More formally, we’ll set aside a chunk of natural numbers \(N_i \equiv \left\{\left[\max N_{i-1}\right] + 1, ..., [\max N_{i-1}] + |\Sigma^i| + 1\right\}\)–with \(N_0 \equiv \{|\Sigma^0| - 1\} = \{0\}\)–for each \(\Sigma^i\). Note that this definition ensures that \(N_i \cap N_j = \emptyset\) for all \(i \neq j\). That is, the chunk of natural numbers \(N_i\) we set aside for \(\Sigma^i\) is disjoint from the chunk of natural numbers \(N_j\) we set aside for \(\Sigma^j\) when \(i \neq j\), and \(|N_i| = |\Sigma^i|\).

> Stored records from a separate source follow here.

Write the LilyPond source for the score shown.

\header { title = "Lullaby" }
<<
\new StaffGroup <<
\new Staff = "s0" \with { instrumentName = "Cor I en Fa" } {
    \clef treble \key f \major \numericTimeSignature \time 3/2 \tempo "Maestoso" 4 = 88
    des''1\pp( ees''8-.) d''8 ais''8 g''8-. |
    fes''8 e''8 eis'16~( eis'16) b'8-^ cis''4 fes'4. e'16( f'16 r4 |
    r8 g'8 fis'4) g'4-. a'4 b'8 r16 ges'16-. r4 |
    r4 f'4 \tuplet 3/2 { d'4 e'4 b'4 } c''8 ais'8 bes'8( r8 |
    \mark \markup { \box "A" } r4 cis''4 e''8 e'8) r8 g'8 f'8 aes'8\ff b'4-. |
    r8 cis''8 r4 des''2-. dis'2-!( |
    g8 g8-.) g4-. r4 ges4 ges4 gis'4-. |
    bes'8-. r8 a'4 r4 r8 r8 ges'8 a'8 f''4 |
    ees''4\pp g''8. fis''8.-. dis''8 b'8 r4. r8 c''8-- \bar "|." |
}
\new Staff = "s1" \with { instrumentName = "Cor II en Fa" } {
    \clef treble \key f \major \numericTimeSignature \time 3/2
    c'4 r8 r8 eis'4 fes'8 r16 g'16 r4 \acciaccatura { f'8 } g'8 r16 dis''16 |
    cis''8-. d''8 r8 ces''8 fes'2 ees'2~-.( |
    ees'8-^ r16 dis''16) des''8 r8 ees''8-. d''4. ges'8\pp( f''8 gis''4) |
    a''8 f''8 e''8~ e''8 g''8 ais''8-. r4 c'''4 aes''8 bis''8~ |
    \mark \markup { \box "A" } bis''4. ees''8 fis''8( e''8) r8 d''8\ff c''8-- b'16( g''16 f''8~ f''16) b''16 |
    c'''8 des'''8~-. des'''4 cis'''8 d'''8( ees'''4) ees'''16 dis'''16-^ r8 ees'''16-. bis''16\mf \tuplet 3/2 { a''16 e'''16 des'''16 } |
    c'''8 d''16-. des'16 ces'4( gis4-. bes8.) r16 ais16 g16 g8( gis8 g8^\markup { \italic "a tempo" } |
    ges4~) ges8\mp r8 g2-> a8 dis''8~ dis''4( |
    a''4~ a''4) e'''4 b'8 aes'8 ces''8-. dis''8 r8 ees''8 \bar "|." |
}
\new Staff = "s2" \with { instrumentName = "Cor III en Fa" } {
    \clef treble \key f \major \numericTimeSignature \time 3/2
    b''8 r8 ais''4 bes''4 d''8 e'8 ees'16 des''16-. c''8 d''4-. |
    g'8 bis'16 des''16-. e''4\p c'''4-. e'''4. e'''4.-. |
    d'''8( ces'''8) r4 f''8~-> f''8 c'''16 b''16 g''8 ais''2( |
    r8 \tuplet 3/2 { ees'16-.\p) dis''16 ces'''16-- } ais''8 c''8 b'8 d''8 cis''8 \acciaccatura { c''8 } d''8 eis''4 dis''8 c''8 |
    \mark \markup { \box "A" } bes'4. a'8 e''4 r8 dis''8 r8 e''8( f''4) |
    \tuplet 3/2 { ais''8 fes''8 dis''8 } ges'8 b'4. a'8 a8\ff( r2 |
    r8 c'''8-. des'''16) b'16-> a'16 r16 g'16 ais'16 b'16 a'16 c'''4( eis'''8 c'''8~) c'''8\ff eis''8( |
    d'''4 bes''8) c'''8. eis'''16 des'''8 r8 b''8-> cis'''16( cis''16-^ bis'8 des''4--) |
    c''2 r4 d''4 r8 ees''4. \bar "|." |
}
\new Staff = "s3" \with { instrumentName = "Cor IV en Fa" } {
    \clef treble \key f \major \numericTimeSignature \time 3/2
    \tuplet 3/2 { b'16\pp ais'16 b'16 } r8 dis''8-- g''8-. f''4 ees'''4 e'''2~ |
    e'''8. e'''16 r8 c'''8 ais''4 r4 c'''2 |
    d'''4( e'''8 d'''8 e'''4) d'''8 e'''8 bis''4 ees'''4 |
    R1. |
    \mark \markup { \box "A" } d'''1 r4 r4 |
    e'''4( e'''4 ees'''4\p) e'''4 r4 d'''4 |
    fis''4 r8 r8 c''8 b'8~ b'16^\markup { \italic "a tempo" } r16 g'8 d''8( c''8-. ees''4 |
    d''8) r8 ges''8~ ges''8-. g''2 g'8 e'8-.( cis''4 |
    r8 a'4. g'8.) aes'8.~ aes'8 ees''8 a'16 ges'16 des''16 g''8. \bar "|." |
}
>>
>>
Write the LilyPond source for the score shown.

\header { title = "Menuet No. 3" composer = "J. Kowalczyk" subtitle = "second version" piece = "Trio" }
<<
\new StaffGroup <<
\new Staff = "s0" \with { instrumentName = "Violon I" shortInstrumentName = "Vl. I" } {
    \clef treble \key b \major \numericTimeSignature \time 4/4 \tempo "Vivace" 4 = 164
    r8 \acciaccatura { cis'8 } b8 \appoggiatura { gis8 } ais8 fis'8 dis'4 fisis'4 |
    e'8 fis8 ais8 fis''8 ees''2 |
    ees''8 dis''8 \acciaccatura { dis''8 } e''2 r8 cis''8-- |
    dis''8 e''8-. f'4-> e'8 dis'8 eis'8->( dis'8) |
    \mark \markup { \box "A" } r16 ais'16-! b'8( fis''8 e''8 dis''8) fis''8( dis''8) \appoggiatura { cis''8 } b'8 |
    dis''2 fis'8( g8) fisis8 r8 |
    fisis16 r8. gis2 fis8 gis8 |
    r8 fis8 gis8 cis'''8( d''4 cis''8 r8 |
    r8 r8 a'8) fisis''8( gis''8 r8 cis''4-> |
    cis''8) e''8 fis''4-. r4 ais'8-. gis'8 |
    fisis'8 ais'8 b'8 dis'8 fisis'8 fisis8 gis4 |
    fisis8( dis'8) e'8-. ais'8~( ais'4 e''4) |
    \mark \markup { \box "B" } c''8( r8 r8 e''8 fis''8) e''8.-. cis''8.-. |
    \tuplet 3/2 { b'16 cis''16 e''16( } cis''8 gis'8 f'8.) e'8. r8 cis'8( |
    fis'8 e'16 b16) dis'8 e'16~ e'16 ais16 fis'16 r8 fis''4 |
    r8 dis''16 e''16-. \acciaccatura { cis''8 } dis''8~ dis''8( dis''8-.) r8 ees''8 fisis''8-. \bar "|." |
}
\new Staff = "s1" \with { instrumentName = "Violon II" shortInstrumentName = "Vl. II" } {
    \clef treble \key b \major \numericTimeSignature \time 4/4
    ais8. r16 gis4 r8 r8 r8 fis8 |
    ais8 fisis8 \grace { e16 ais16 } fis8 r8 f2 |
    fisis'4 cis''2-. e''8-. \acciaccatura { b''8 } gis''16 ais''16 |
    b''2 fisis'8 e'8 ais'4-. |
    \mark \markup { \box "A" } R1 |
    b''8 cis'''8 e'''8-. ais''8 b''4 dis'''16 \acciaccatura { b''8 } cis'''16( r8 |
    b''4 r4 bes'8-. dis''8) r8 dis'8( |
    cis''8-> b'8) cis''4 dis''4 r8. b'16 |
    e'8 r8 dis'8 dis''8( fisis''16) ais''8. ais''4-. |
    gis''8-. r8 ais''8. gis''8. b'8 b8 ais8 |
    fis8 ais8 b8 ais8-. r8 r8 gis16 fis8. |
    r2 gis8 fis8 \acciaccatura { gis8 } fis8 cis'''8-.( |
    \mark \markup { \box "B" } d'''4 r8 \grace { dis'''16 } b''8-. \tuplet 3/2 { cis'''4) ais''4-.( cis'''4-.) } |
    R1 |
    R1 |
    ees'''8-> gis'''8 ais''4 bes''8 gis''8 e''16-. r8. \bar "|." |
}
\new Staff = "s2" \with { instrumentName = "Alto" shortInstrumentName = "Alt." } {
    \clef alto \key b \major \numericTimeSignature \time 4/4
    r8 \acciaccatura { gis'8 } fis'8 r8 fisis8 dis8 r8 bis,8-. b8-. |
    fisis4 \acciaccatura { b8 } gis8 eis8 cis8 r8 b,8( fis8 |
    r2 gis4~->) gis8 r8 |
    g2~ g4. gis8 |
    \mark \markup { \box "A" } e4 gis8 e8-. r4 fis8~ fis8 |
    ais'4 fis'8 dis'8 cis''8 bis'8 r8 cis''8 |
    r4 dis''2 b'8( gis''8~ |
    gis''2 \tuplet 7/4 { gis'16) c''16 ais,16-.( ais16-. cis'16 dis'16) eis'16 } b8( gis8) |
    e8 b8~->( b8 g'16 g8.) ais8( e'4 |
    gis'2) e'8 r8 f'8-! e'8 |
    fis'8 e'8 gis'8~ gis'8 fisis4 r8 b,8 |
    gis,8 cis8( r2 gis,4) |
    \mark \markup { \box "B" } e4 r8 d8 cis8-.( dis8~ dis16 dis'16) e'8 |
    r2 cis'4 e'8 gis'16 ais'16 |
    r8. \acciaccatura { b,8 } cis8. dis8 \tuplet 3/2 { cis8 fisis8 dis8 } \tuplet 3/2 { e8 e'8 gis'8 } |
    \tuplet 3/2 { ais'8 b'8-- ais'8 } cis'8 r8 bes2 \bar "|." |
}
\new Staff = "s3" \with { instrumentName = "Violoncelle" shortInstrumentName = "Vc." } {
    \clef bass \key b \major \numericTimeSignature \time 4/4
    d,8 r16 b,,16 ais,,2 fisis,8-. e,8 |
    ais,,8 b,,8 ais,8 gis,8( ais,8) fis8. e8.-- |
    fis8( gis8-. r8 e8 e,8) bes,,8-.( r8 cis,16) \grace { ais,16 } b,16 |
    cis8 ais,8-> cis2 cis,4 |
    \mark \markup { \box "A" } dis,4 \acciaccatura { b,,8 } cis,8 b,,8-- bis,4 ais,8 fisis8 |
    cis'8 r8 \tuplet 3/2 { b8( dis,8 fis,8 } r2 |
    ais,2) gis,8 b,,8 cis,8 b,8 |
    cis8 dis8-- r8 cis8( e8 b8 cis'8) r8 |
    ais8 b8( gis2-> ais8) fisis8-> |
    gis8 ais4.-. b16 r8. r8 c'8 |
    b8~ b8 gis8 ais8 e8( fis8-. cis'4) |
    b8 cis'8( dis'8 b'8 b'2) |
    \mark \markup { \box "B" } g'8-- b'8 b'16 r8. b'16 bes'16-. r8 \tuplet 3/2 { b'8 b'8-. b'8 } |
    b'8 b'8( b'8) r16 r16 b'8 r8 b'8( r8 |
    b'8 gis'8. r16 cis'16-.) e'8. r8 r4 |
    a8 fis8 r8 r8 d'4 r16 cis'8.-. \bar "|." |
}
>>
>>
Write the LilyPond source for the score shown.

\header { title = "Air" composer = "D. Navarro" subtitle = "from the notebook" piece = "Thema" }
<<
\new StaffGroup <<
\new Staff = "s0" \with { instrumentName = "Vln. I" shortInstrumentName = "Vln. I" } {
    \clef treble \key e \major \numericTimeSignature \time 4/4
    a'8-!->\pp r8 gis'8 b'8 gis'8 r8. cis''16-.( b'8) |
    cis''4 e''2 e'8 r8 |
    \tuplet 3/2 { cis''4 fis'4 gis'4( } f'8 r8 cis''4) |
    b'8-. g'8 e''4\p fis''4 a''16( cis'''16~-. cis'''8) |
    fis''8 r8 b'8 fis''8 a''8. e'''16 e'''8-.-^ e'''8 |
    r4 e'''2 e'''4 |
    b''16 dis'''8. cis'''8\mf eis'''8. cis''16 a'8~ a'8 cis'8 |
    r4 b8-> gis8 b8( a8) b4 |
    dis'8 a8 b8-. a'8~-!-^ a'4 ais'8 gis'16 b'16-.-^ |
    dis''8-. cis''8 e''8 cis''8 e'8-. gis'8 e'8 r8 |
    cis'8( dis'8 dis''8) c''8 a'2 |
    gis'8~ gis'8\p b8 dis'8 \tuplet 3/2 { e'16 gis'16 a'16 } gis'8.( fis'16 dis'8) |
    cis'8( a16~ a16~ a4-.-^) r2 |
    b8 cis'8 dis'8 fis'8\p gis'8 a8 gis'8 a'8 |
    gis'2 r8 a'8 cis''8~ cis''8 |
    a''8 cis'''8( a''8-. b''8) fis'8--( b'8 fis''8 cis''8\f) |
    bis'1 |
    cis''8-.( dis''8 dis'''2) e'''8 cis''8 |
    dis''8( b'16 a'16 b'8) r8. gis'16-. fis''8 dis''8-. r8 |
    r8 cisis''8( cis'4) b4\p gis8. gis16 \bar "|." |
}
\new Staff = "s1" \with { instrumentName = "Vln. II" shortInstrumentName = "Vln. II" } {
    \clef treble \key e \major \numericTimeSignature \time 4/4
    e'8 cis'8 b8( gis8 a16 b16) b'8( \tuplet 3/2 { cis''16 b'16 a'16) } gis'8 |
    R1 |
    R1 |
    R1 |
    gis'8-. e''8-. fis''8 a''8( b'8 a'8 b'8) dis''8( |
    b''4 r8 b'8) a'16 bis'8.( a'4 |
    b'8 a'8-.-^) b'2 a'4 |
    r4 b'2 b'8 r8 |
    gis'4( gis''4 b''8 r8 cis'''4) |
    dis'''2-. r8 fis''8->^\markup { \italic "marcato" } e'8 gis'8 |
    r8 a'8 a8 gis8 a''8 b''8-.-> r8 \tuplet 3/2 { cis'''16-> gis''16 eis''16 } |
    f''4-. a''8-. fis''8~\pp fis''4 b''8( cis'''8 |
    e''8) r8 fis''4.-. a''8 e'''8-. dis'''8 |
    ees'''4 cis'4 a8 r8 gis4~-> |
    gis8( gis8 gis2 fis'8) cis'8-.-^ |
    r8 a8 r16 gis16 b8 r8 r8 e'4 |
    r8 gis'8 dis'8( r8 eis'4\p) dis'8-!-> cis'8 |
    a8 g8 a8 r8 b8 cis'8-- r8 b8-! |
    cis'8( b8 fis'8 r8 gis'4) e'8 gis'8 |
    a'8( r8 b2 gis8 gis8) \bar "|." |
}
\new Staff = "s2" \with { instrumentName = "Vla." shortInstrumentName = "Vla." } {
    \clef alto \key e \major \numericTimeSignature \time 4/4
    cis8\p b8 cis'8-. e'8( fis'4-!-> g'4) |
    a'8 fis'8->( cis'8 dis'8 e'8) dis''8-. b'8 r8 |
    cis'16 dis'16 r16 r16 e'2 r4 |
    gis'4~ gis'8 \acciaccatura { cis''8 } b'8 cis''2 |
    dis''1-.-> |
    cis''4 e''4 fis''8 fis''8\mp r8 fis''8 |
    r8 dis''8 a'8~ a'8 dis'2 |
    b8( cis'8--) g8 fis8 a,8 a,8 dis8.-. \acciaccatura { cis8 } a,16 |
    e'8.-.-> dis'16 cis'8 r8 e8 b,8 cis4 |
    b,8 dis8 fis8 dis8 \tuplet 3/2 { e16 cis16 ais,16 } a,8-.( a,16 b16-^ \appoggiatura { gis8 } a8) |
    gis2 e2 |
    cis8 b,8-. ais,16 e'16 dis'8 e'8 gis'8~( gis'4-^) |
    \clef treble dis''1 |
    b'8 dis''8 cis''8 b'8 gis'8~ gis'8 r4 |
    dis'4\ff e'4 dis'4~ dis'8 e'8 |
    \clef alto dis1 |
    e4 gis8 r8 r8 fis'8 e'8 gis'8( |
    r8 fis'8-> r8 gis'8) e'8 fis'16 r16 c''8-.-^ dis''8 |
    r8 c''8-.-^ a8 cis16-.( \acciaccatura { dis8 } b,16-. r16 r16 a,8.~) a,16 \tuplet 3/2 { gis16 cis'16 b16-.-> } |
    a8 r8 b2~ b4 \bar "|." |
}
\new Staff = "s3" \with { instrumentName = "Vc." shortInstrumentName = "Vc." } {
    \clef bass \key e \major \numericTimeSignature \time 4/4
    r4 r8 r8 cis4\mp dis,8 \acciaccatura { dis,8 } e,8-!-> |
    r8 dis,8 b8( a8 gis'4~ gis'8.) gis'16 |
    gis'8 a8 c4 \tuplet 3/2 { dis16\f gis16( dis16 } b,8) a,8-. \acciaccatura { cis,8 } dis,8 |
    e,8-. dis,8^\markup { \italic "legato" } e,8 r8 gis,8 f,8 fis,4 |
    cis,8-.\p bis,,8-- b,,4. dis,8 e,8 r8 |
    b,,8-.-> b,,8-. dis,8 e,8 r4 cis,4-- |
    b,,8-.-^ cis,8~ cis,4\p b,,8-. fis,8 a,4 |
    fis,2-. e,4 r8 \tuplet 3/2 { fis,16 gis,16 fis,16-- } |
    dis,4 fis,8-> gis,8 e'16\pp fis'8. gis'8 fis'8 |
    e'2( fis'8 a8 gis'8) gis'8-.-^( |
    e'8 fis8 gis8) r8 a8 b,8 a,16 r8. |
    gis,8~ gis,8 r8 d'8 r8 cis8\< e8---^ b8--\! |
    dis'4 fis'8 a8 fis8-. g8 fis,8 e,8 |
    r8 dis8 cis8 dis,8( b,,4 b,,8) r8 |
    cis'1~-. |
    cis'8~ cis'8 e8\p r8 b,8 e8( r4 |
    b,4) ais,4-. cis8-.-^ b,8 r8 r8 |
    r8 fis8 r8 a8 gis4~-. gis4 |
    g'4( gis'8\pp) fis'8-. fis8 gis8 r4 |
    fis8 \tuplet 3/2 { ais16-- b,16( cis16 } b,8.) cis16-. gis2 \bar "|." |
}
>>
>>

We then use \(N_i\) to construct a sequence \(S_i: N_i \rightarrow \Sigma ^i\). Finally, we can stitch those sequences together by defining \(S_*: \mathbb{N} \rightarrow \Sigma^*\) in terms of those \(S_i\) along with a function \(k: \mathbb{N} \rightarrow \mathbb{N}\) that satisfies \(k^{-1}(\{i\}) = N_i\) for all \(i \in \mathbb{N}\)–i.e. the preimage of \(\{i\}\) under \(k\) is \(N_i\).

\[S_*(n) = S_{k(n)}(n)\]

One question you might have is how do we know how to build the sequence \(S_i\) for an arbitrary set of strings \(\Sigma^i\) of length \(i\). As long as the alphabet/lexicon \(\Sigma\) is finite, we can do this by imposing an order on \(\Sigma\) itself, then use that to order sort the elements of \(\Sigma^i\) in lexicographic order.